Rio de Janeiro, 23 de Agosto de 2026

Homem é executado no Irã por participação em protestos

Segundo Judiciário iraniano, militante supostamente agiu em nome de Israel e dos EUA durante protestos antigovernamentais em janeiro.

Domingo, 23 de Agosto de 2026 às 13:50, por: CdB

Segundo Judiciário iraniano, militante supostamente agiu em nome de Israel e dos EUA durante protestos antigovernamentais em janeiro.

Por Redação, com DW – de Teerã

O Irã executou neste domingo um homem condenado por agir em nome de Israel e dos Estados Unidos durante protestos antigovernamentais em janeiro, informou o site do Judiciário iraniano.

Laço de forca em manifestação contra pena de morte no Irã em manifestação na Alemanha

Muitas pessoas foram executadas no país em decorrência das manifestações, que eclodiram em dezembro devido ao aumento do custo de vida e rapidamente evoluíram para um movimento de protesto em todo o país.

Segundo o site Mizan Online, Majid Adineh foi condenado por “incêndio criminoso, bem como por associação e conluio com a intenção de cometer crimes contra a segurança interna do país”.

O tribunal “o condenou à morte e ao confisco de todos os seus bens”, explicou o site.
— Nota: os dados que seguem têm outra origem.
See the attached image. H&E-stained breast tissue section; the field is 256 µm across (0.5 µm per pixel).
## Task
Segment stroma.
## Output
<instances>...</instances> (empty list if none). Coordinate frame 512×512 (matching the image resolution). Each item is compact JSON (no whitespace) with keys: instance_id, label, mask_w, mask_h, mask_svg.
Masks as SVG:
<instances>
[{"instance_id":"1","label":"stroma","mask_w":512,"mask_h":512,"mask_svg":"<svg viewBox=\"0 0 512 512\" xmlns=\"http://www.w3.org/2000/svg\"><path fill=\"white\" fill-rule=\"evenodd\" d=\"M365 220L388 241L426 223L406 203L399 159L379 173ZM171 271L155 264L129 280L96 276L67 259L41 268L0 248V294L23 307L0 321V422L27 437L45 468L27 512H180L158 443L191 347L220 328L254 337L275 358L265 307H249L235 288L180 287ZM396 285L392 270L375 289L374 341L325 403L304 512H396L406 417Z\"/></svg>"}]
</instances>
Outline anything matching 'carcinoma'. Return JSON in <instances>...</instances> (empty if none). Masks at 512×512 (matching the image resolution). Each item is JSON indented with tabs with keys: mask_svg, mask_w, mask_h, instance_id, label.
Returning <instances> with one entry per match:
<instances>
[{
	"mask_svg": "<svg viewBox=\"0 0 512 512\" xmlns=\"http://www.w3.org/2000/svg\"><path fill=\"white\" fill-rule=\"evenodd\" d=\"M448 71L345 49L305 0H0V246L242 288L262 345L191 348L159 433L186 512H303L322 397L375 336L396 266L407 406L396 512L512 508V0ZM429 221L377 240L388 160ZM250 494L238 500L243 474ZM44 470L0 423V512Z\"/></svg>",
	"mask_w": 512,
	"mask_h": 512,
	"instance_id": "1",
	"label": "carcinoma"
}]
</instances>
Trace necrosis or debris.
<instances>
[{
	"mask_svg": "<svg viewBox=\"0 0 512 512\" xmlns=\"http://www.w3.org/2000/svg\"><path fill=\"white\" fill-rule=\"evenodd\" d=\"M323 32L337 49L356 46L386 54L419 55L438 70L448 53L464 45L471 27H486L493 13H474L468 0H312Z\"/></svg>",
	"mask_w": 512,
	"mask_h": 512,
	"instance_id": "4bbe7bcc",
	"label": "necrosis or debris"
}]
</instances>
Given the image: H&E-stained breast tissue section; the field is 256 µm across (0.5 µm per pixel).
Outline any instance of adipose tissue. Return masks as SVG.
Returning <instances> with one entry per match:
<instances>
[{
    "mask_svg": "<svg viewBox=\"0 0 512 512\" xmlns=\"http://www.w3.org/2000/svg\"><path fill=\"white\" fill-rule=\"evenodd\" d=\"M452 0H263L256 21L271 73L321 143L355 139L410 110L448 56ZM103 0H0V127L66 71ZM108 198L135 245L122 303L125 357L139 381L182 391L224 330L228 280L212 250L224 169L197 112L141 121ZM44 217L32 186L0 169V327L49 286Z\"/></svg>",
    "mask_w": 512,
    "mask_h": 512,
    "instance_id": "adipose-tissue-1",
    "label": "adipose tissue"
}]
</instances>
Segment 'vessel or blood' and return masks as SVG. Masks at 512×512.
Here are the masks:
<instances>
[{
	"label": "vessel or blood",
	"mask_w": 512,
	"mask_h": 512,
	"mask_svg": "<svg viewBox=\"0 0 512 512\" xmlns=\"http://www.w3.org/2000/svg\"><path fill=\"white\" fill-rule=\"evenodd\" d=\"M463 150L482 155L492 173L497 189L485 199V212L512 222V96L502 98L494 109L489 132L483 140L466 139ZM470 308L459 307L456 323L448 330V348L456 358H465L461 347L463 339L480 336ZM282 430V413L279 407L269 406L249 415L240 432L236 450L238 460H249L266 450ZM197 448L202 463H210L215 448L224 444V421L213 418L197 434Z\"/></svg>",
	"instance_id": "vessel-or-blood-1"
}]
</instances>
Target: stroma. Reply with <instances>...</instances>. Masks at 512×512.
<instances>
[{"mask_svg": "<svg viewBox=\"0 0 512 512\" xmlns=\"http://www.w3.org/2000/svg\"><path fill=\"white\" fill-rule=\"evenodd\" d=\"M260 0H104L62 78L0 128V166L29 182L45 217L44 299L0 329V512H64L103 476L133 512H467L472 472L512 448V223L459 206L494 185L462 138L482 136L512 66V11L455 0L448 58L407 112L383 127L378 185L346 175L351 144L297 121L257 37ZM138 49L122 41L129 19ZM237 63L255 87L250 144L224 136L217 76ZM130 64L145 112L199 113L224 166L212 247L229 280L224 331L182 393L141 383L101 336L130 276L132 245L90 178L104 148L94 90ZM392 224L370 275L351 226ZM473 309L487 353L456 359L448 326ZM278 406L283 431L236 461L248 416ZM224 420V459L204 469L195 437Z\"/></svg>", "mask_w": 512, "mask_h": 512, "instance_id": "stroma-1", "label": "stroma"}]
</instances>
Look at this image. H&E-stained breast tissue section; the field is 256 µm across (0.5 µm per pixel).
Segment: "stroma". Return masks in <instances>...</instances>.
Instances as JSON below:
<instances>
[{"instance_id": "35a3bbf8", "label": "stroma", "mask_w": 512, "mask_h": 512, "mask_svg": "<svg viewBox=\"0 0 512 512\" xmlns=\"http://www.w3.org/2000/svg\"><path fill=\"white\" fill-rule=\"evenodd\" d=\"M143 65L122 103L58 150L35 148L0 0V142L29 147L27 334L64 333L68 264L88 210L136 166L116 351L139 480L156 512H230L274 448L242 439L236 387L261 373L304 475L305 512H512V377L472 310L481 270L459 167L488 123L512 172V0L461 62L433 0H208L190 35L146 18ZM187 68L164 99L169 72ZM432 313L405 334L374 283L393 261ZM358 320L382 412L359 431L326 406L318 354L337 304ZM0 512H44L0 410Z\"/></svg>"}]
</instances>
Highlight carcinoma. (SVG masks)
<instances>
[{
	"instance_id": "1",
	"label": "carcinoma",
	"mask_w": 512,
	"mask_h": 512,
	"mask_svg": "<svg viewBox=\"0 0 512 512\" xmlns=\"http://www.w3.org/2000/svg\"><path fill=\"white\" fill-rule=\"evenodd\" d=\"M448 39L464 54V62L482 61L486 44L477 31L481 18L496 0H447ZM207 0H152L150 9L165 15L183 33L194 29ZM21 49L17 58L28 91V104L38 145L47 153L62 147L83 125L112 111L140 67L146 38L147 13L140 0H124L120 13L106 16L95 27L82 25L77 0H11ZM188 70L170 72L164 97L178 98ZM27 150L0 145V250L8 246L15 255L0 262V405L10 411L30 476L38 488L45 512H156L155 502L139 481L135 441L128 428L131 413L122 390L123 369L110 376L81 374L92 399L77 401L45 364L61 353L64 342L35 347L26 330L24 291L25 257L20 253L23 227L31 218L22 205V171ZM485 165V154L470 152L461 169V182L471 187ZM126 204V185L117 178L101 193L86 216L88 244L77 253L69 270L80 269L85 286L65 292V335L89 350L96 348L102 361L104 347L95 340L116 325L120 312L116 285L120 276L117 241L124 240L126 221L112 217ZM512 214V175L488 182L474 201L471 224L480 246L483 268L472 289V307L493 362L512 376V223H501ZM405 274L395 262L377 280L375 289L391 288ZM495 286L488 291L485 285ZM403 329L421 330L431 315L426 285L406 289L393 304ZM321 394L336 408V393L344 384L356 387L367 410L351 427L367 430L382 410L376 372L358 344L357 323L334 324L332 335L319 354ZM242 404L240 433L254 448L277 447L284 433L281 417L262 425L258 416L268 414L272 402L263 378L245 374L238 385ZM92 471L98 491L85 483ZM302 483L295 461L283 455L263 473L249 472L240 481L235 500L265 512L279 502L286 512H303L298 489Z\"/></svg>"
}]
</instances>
Embora o acusado tenha recorrido, o recurso foi negado e ele foi executado na manhã de domingo, acrescentou a publicação.

Mais de 3 mil mortes

De acordo com o site do Judiciário, Adineh e outro suspeito foram presos em 9 de janeiro na província de Alborz, a oeste de Teerã. Eles portavam “um revólver, munição, dois tasers, duas granadas de gás lacrimogêneo, uma motosserra recarregável e um galão de gasolina”, informou o relatório.

As manifestações antigovernamentais atingiram seu auge justamente entre os dias 8 e 9 de janeiro.

As autoridades iranianas relataram mais de 3 mil mortes decorrentes dos distúrbios e atribuíram a violência a “atos terroristas” orquestrados pelos Estados Unidos e por Israel.

Início da guerra

Desde o início da guerra no Oriente Médio, em 28 de fevereiro, o número de execuções no Irã aumentou, com muitas delas ligadas aos protestos ou ao conflito.

As autoridades iranianas executaram pelo menos 1.639 pessoas no ano passado — um número recorde desde 1989 —, segundo a Iran Human Rights, uma ONG sediada na Noruega, e a Together Against the Death Penalty (ECPM), sediada em Paris.

Segundo a Anistia Internacional, o Irã registra o segundo maior número de execuções no mundo, ficando atrás apenas da China.